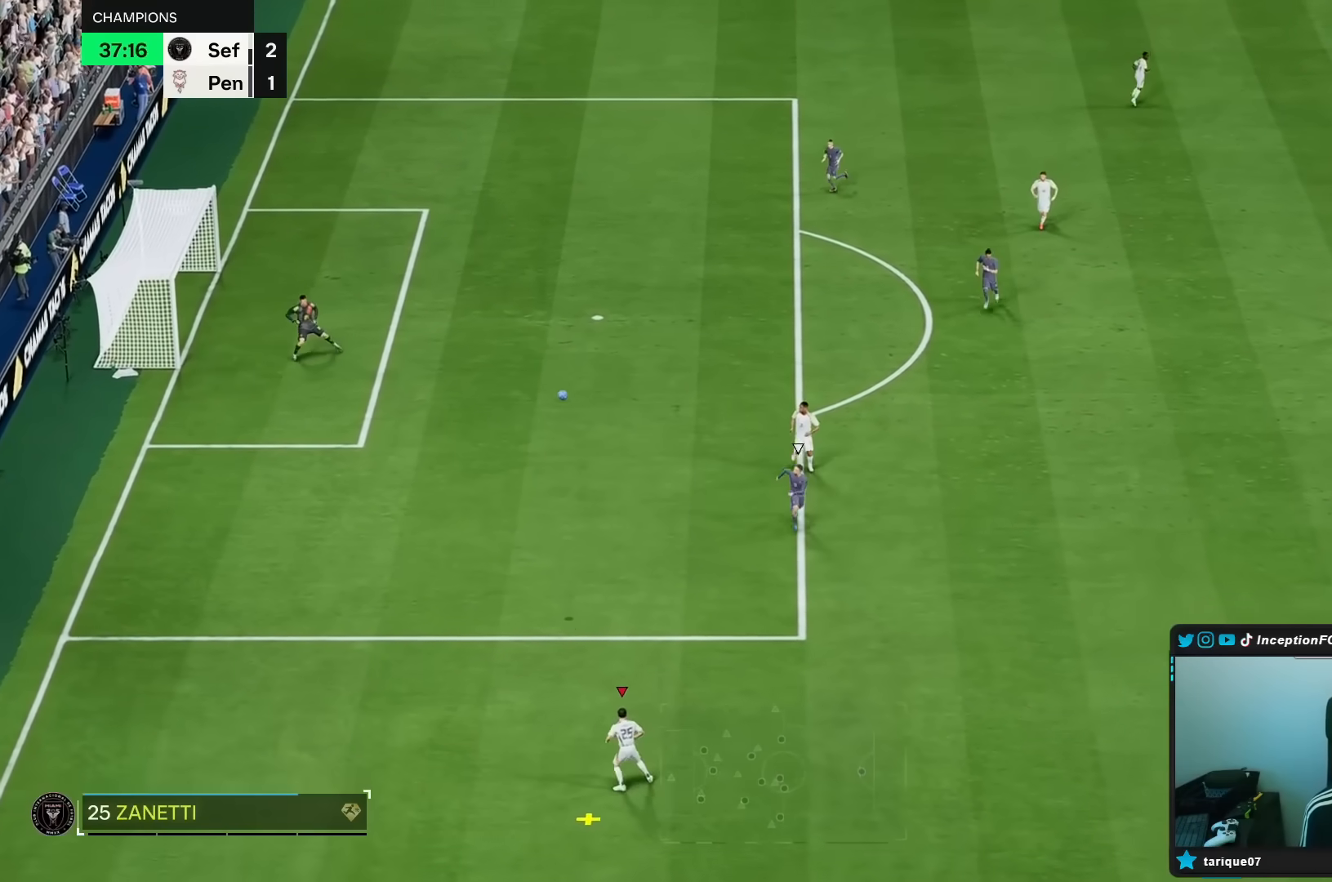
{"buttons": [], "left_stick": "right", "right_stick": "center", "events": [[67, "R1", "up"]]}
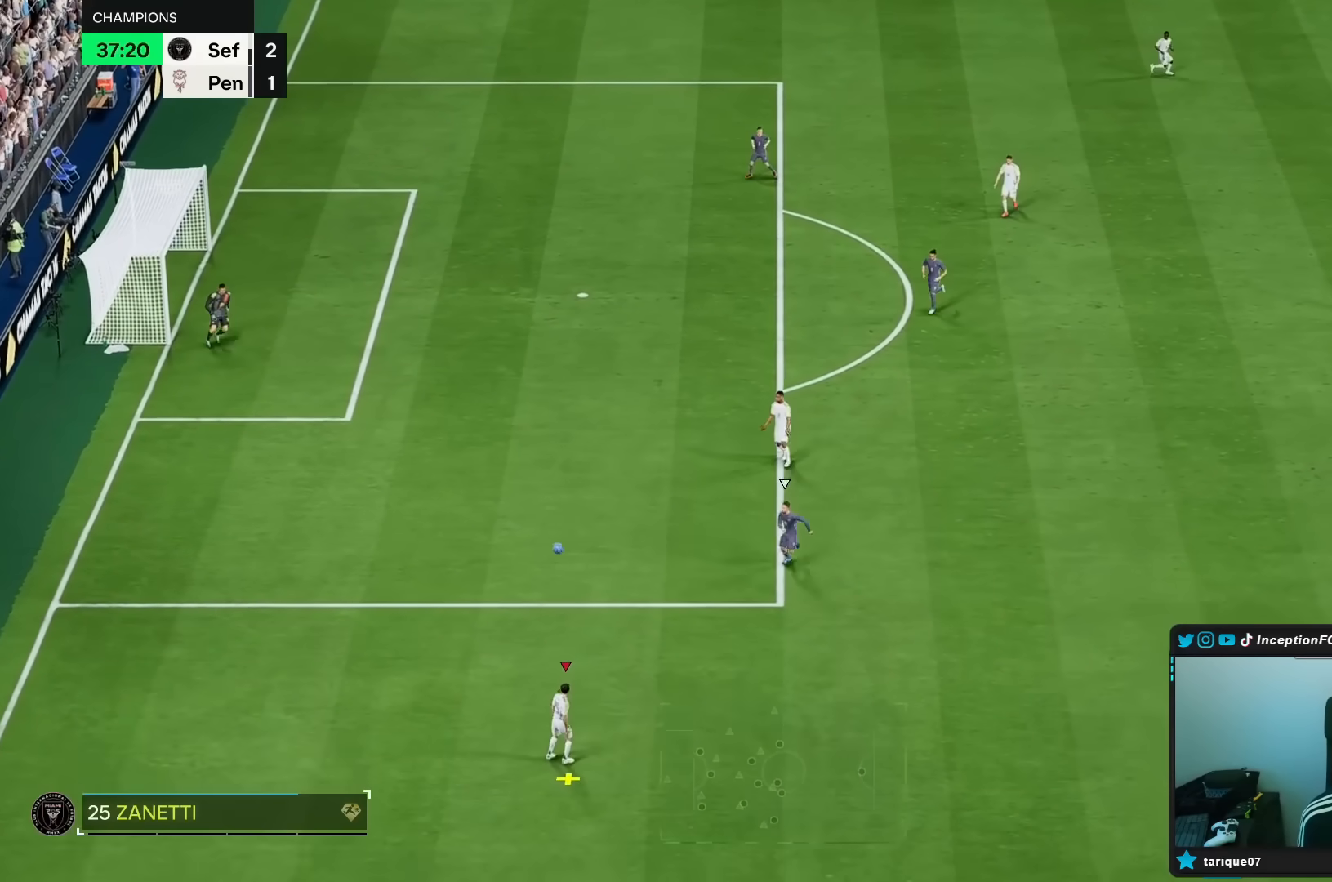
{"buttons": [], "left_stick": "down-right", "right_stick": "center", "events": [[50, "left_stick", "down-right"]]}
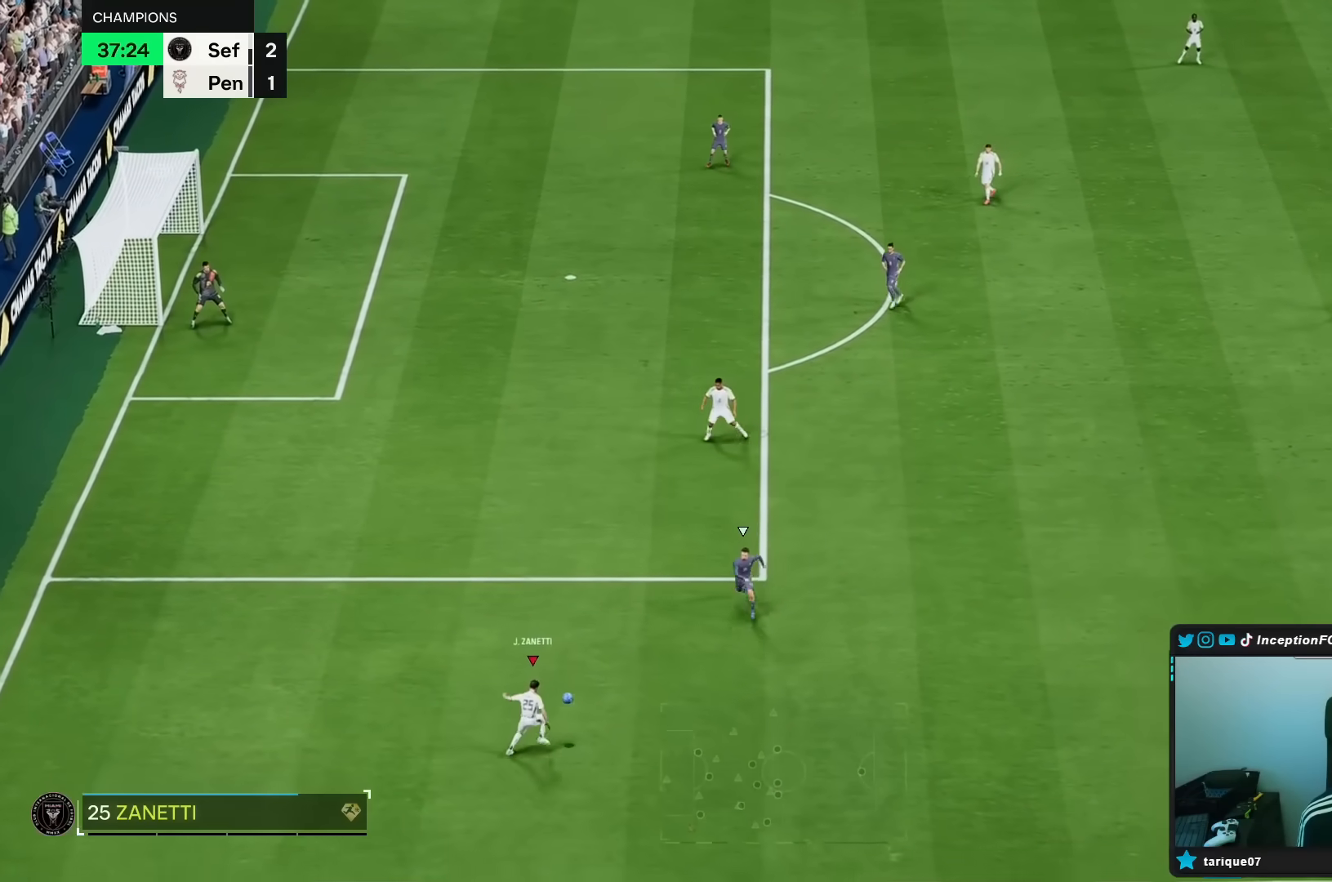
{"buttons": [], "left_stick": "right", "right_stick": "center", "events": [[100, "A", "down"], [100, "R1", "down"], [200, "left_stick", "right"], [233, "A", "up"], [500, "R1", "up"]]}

YOUR TASK:
Line by line, output the material above exactly, passing over the pictures.

EXERCISE ANSWER:
{"buttons": [], "left_stick": "right", "right_stick": "center", "events": [[67, "R1", "up"]]}
{"buttons": [], "left_stick": "down-right", "right_stick": "center", "events": [[50, "left_stick", "down-right"]]}
{"buttons": [], "left_stick": "right", "right_stick": "center", "events": [[100, "A", "down"], [100, "R1", "down"], [200, "left_stick", "right"], [233, "A", "up"], [500, "R1", "up"]]}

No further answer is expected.